------ Extract to read
From: "Jeff King" <peff@xxxxxxxx>: Friday, August 22, 2014 12:21 AM
On Thu, Aug 21, 2014 at 06:49:10PM -0400, Jeff King wrote:
The few things I don't anonymize are:
1. ref prefixes. We see the same distribution of refs/heads vs
refs/tags, etc.
2. refs/heads/master is left untouched, for convenience (and
because
it's not really a secret). The implementation is lazy, though,
and
would leave "refs/heads/master-supersecret", as well. I can
tighten
that if we really want to be careful.
3. gitlinks are left untouched, since sha1s cannot be reversed.
This
could leak some information (if your private repo points to a
public, I can find out you have it as submodule). I doubt it
matters, but we can also scramble the sha1s.
Here's a re-roll that addresses the latter two. I don't think any are
a
big deal, but it's much easier to say "it's handled" than try to
figure
out whether and when it's important.
This also includes the documentation update I sent earlier. The
interdiff is a bit noisy, as I also converted the anonymize_mem
function
to take void pointers (since it doesn't know or care what it's
storing,
and this makes storing unsigned chars for sha1s easier).
------------
Requirement 1: From the anonymization post, quote the passage that begins at the words "Here's a re-roll" and ends after the words "when it's important.".
Requirement 2: In the anonymization post, which ref is left untouched for convenience?
Requirement 3: According to the anonymization post, why was the anonymize_mem function converted to take void pointers?
------ Source material
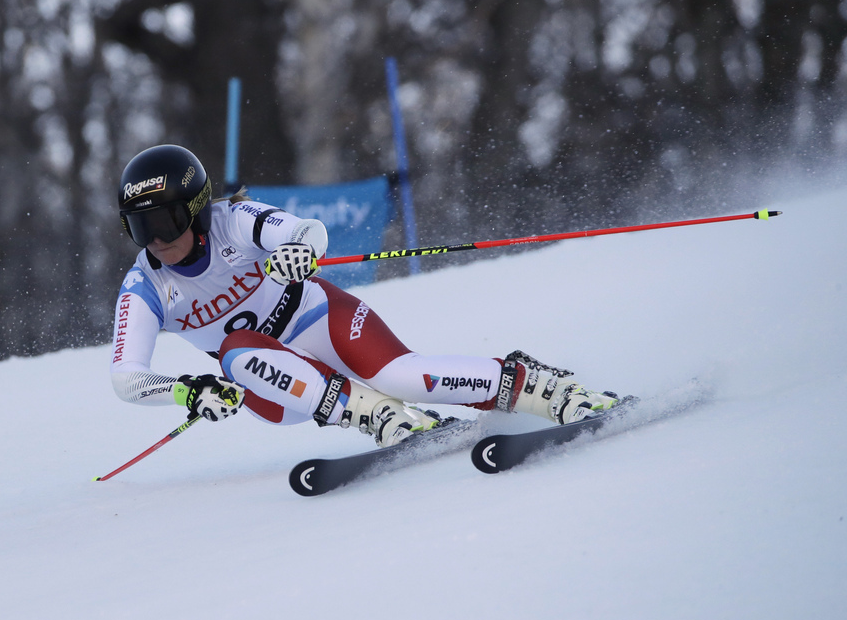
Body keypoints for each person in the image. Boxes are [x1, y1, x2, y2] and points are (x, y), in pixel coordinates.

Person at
------------
Your response 1:
Here's a re-roll that addresses the latter two. I don't think any are
a
big deal, but it's much easier to say "it's handled" than try to
figure
out whether and when it's important.

Your response 2: refs/heads/master

Your response 3: The function doesn't know or care what it is storing. Taking void pointers also makes it easier to store unsigned chars for sha1s.